For years, “let me turn off Shorts” has been one of the most common user complaints on YouTube. The platform’s responses ranged from “tap Not Interested” to “show fewer Shorts.” Neither stuck. That has now quietly changed.
YouTube has rolled out a Shorts feed limit setting for all signed-in users. The option lives under Settings > Time management > Shorts feed limit, and it includes a range of time caps. The headline new feature: a zero-minute option. Set it to zero, and the Shorts feed effectively goes silent.
When you hit your chosen limit while scrolling, YouTube shows a reminder. You can respect it or dismiss it and keep watching. That dismissibility is the catch. Unlike the version built for supervised teen accounts, where parents can lock the setting through Family Link, the general version treats it as a nudge, not a hard block.
Still, this is the first time YouTube has given everyday users a native, in-app way to meaningfully limit or eliminate Shorts from their experience. No browser extensions. No app downgrades.
How we got here
YouTube’s approach to Shorts controls has evolved slowly. In October 2025, the platform introduced a daily Shorts timer with dismissible viewing limits. It lacked a zero-minute option.
Then in January 2026, YouTube made two bigger moves. It launched parental controls through Family Link that allowed parents to set their teen’s Shorts feed to zero, calling it an “industry-first” for short-form content. The general rollout to all users appears to have landed in the past few weeks. YouTube did not make a loud announcement. The feature simply appeared, confirmed by an updated YouTube Help page.
Why it took this long
The short answer: money. Shorts now averages over 200 billion daily views, according to YouTube CEO Neal Mohan’s 2026 letter. That is up from 70 billion in March 2024, a nearly threefold jump in under two years. Shorts is central to YouTube’s strategy against TikTok and Instagram Reels, and it drives significant ad revenue. Giving users a kill switch for Shorts is, from a business perspective, giving them a kill switch for one of the platform’s most important growth engines. The dismissible design suggests YouTube is threading a careful needle. Acknowledge the frustration. Keep the door open for engagement.
What to do
If Shorts has been cluttering your experience, open the YouTube app, go to your profile, tap Settings, then Time management, then Shorts feed limit. Set it to zero. You will still see Shorts if you actively search for them or visit a creator’s channel, but the infinite-scroll feed will stop.

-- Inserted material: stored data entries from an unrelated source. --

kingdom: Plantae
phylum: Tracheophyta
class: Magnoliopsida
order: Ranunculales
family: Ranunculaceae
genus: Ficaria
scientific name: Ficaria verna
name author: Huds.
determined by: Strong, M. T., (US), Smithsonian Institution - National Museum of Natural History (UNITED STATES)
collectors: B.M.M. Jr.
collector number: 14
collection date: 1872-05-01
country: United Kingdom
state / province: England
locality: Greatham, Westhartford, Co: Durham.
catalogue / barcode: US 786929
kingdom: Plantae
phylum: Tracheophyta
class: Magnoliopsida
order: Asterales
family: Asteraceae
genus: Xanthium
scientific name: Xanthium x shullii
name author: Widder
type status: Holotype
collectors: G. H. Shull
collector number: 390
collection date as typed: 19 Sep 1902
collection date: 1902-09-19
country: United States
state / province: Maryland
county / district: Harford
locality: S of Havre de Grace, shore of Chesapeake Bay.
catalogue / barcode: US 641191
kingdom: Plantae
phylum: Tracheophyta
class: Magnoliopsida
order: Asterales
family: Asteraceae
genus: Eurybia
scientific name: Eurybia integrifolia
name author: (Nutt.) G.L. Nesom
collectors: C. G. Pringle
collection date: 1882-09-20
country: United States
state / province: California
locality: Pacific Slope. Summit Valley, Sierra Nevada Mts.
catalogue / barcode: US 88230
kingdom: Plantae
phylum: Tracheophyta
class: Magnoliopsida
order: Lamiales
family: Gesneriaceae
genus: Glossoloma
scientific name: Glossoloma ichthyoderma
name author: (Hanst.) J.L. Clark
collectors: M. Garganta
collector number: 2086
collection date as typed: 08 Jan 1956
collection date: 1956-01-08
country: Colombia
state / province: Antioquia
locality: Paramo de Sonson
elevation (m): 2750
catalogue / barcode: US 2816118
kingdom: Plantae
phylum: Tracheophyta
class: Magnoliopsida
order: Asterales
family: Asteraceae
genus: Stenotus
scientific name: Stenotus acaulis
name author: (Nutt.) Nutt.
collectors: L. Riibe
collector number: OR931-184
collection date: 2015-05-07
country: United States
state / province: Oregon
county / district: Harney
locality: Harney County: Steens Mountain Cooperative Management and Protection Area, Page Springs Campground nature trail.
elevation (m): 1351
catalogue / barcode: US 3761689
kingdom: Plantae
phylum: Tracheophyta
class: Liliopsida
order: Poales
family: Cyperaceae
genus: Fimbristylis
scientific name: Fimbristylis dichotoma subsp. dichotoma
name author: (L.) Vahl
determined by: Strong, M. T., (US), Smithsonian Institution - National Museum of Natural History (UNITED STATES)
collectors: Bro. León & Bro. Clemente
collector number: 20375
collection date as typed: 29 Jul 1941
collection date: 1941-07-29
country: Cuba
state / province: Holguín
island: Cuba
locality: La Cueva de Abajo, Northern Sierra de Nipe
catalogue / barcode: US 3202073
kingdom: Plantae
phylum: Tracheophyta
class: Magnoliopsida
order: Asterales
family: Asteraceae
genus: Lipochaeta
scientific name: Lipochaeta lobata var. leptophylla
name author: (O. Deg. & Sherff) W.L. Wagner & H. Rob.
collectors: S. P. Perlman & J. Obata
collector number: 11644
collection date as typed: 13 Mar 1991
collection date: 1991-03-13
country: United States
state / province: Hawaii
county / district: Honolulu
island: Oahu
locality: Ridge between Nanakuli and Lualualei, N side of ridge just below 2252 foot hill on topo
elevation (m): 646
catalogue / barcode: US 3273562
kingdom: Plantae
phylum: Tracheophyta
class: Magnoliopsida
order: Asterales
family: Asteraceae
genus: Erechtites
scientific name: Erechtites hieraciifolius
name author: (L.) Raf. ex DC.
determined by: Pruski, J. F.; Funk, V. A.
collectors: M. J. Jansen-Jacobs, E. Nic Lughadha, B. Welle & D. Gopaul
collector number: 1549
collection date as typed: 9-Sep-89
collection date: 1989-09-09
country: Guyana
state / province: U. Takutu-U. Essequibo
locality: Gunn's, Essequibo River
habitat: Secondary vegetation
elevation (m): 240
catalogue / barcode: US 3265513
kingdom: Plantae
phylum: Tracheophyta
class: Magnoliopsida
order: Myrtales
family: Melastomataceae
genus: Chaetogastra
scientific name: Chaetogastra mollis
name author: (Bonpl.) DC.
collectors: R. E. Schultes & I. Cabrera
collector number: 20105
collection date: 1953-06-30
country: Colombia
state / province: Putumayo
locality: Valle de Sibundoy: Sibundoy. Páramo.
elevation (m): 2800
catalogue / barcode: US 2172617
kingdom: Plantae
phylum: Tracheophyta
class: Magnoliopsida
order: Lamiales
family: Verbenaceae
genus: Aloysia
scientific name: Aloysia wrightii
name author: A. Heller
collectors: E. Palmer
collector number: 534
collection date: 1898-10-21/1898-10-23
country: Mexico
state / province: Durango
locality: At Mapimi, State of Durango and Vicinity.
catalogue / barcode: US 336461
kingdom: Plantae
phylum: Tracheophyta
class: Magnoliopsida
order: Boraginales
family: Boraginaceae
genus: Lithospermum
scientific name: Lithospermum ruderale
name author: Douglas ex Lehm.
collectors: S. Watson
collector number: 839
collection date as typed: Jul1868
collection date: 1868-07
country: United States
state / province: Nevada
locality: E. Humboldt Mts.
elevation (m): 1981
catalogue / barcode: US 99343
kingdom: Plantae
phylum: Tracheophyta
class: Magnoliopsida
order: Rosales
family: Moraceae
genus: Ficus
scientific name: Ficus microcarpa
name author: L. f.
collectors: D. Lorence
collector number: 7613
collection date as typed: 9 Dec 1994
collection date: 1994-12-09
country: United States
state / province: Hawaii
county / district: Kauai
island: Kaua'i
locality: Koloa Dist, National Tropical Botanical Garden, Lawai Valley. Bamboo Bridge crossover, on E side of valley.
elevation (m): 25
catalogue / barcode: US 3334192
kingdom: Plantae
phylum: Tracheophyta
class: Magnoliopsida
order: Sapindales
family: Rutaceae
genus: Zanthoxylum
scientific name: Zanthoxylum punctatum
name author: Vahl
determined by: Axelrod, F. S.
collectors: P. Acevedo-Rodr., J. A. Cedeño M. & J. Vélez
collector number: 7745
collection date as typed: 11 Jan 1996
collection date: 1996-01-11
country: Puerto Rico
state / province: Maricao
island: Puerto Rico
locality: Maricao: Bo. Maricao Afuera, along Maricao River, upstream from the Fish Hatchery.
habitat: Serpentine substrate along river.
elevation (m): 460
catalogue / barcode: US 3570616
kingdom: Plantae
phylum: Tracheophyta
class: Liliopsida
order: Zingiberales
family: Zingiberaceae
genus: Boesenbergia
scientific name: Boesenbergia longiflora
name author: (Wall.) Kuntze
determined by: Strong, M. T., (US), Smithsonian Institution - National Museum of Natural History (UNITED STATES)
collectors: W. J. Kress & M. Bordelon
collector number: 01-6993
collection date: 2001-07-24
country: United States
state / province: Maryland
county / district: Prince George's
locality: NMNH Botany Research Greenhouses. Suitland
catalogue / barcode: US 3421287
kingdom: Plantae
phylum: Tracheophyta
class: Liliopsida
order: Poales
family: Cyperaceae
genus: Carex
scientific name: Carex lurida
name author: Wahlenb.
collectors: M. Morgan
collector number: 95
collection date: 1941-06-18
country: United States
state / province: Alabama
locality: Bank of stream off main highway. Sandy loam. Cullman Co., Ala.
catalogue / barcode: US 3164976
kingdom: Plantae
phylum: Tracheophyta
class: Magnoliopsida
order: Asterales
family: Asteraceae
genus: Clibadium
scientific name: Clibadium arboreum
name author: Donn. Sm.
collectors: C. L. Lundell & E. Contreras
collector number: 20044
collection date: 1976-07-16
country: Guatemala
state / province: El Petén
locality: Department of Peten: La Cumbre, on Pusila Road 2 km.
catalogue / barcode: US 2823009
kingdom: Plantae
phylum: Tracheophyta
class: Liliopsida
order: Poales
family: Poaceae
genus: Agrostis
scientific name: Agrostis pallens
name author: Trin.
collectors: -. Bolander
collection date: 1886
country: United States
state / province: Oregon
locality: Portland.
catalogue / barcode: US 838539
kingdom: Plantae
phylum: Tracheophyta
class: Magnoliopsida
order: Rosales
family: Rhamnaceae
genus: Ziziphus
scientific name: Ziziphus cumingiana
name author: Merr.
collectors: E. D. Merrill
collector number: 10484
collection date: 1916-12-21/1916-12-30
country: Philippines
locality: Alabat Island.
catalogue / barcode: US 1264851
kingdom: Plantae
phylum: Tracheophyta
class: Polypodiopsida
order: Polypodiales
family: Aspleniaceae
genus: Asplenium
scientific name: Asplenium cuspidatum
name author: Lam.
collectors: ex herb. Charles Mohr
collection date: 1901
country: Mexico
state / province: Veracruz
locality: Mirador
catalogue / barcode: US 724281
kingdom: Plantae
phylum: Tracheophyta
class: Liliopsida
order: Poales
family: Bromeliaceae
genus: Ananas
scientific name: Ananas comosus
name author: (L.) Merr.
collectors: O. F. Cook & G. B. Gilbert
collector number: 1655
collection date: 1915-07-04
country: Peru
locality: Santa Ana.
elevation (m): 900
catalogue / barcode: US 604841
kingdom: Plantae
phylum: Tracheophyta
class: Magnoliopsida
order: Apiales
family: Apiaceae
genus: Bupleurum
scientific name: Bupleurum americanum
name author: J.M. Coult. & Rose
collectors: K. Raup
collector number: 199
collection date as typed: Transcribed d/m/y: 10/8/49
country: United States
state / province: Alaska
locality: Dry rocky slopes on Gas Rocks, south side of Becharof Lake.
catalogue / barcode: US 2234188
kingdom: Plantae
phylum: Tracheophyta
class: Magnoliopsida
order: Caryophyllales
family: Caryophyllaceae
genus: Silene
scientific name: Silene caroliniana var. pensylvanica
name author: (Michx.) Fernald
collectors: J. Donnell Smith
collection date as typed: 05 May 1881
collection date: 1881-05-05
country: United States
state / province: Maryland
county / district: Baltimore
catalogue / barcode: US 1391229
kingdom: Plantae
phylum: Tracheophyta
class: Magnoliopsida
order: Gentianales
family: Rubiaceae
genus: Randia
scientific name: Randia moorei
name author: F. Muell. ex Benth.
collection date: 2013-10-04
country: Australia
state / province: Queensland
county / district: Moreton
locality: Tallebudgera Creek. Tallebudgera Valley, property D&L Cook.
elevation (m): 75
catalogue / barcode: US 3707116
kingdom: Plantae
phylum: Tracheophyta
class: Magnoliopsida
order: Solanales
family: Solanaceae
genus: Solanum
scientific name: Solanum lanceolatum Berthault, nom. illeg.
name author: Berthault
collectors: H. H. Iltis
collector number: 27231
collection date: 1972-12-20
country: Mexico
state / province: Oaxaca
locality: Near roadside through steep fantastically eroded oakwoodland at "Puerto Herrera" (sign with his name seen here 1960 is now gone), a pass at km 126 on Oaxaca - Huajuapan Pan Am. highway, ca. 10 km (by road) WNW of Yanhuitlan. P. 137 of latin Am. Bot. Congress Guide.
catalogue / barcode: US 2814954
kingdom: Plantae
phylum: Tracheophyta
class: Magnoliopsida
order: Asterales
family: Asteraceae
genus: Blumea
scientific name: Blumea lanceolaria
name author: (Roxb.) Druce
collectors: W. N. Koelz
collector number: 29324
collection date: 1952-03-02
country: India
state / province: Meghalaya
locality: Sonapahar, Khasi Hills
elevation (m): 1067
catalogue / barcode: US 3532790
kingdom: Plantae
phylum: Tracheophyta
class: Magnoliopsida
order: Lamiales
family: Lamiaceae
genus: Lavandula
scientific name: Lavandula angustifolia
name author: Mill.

This currently works on mobile only.
It is not perfect. A full off switch would remove Shorts from search, channel pages, and recommendations entirely, without asking you to tap “dismiss.” But for users who have long wanted YouTube to just let them watch long-form content in peace, this is the most meaningful step yet.
If you are a YouTube Premium subscriber in Kenya, this pairs nicely with an already ad-free experience. Fewer Shorts, no ads, and your feed back under your control.